Task A: In the excerpt about Romney's campaign, which two brands of jeans does Romney switch between?
Task B: Reproduce the stretch of the Romney campaign excerpt from "So everything is" through "nominee (to lose)." word for word.

Source text:
These detailed checks tell me something: They tell me Mitt Romney likes his campaign to run well. Very well. Extremely well. As in flawlessly well.

And on the flight from Des Moines, everything had gone well. Reporters had their names on pieces of paper on each seat (reporters hate confusion), Romney came to the back of the plane wearing one of his windowpane shirts (he has several) and a pair of faded jeans (he switches between Tommy Bahama and The Gap, though some reporters feel The Gap is more flattering to him) and “banters,” saying things like, “You guys got nothing better to do?”

So everything is fine. Everything is dandy. The candidate looks confident and happy. And then he has to ruin things by actually campaigning.

At the high school gym, the campaign plays a medley of oldies — “Eye of the Tiger,” “You Ain’t Seen Nothin’ Yet,” “(Your Love Keeps Lifting Me) Higher” — and then the sound cuts out entirely as Ann Romney and political dignitaries enter not to uplifting music but to dead silence.

So, OK, stuff happens. There are some introductory remarks for which the sound is “crispy good,” and then Romney and John McCain walk out. McCain had endorsed Romney the night before, the value of which is problematical, but what the heck, he was the last Republican nominee (to lose).

Then Romney announces this is going to be a two-person town hall and that McCain is going to stay on the stage and take questions, too.

This is odd enough — the crowd has probably come to see and hear Romney — but doubly odd since McCain hates public speaking and is no good at it, which he immediately proceeds to demonstrate.

Dataset entries:
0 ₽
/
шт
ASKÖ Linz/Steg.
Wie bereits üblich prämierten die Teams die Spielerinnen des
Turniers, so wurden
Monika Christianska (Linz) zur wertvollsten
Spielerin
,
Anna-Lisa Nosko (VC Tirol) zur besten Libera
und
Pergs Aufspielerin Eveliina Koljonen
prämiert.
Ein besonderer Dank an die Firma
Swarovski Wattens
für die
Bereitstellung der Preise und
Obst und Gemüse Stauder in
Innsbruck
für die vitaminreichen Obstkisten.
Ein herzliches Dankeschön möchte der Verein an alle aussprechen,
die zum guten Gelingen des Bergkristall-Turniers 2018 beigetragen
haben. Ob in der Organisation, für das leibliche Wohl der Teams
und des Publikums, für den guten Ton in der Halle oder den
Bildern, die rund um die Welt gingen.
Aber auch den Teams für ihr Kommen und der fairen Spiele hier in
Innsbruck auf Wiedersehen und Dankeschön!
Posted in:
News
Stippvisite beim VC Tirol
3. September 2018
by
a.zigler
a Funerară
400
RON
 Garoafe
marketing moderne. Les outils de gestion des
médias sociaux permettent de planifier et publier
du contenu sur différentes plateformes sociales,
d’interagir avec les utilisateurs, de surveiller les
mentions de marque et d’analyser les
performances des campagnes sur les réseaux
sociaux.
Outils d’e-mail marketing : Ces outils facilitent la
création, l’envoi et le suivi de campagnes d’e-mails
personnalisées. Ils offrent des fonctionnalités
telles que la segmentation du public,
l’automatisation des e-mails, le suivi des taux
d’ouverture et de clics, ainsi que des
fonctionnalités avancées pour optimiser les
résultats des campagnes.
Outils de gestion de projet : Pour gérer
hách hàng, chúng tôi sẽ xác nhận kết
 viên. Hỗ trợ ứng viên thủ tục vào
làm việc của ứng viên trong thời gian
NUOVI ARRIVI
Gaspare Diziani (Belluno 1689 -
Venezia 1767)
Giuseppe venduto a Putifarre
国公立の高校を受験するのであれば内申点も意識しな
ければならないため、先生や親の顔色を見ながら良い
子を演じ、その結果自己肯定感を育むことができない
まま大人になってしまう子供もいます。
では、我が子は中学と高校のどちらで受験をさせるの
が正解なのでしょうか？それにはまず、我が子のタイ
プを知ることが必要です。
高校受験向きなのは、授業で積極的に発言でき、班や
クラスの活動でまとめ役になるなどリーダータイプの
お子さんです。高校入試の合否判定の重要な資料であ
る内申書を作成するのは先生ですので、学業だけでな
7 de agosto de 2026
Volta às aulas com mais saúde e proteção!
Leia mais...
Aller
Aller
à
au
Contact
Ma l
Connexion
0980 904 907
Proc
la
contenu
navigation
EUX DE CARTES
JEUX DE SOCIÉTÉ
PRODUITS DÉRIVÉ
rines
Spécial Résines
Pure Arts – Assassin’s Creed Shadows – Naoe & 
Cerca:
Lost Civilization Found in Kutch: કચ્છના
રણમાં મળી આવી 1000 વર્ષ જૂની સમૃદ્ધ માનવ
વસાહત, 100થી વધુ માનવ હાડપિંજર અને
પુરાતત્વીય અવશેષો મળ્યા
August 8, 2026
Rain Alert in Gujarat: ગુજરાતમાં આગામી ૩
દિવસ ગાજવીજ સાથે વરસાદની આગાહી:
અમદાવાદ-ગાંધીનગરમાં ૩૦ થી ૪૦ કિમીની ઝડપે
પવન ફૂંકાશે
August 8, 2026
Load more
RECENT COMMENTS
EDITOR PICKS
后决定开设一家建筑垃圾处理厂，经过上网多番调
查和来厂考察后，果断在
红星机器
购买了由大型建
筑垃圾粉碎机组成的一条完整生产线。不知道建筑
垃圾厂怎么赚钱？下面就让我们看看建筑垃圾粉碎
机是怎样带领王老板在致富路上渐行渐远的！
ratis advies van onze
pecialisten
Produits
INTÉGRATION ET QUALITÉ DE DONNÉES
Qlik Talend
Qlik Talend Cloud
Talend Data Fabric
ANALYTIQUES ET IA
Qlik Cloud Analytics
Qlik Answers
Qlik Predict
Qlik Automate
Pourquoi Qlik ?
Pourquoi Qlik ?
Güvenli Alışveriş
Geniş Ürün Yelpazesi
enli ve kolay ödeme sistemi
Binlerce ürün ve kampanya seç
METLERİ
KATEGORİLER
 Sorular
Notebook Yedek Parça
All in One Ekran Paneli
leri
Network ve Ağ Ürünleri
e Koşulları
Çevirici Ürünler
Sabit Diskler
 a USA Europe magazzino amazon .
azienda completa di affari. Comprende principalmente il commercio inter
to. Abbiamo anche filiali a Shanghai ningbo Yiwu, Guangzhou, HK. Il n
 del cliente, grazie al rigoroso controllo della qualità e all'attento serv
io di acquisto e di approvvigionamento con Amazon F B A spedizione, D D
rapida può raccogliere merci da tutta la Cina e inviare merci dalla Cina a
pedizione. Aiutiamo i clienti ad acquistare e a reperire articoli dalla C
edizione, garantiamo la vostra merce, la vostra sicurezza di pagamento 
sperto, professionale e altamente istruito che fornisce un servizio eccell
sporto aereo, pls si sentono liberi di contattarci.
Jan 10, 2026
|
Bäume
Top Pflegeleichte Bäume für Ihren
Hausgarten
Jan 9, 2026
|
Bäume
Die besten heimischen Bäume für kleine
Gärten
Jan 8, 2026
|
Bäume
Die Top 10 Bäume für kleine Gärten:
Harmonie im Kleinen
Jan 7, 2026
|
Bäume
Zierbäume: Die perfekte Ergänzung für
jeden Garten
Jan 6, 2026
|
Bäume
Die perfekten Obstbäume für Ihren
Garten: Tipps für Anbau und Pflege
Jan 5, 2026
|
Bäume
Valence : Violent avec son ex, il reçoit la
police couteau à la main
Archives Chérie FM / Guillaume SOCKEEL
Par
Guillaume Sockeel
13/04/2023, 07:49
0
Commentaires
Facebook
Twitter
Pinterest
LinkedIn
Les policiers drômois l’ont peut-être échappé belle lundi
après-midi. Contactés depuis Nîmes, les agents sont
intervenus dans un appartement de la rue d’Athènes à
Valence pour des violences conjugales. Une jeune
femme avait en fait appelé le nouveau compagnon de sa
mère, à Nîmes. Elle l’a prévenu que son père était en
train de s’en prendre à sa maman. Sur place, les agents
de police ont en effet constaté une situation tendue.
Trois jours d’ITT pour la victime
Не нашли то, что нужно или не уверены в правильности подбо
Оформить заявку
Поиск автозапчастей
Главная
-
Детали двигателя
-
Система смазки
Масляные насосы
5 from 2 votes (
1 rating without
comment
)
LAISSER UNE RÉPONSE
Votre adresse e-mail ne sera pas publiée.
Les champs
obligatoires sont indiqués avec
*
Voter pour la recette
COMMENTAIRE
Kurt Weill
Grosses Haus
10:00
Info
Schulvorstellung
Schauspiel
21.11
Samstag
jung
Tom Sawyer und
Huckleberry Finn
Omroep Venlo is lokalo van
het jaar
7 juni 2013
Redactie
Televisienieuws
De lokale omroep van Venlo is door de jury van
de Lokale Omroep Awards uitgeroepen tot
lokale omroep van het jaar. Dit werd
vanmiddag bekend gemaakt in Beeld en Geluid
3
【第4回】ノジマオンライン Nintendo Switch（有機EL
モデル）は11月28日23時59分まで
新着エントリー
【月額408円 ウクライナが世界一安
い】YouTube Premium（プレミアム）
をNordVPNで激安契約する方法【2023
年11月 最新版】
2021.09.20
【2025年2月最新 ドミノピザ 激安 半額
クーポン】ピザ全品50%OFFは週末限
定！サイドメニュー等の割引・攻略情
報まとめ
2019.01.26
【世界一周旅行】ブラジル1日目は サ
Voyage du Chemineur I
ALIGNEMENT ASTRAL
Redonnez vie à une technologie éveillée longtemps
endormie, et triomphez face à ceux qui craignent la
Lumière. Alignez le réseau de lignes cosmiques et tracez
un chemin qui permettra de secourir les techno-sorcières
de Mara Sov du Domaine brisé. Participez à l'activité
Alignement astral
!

Task output A: Tommy Bahama and The Gap.

Task output B:
So everything is fine. Everything is dandy. The candidate looks confident and happy. And then he has to ruin things by actually campaigning.

At the high school gym, the campaign plays a medley of oldies — “Eye of the Tiger,” “You Ain’t Seen Nothin’ Yet,” “(Your Love Keeps Lifting Me) Higher” — and then the sound cuts out entirely as Ann Romney and political dignitaries enter not to uplifting music but to dead silence.

So, OK, stuff happens. There are some introductory remarks for which the sound is “crispy good,” and then Romney and John McCain walk out. McCain had endorsed Romney the night before, the value of which is problematical, but what the heck, he was the last Republican nominee (to lose).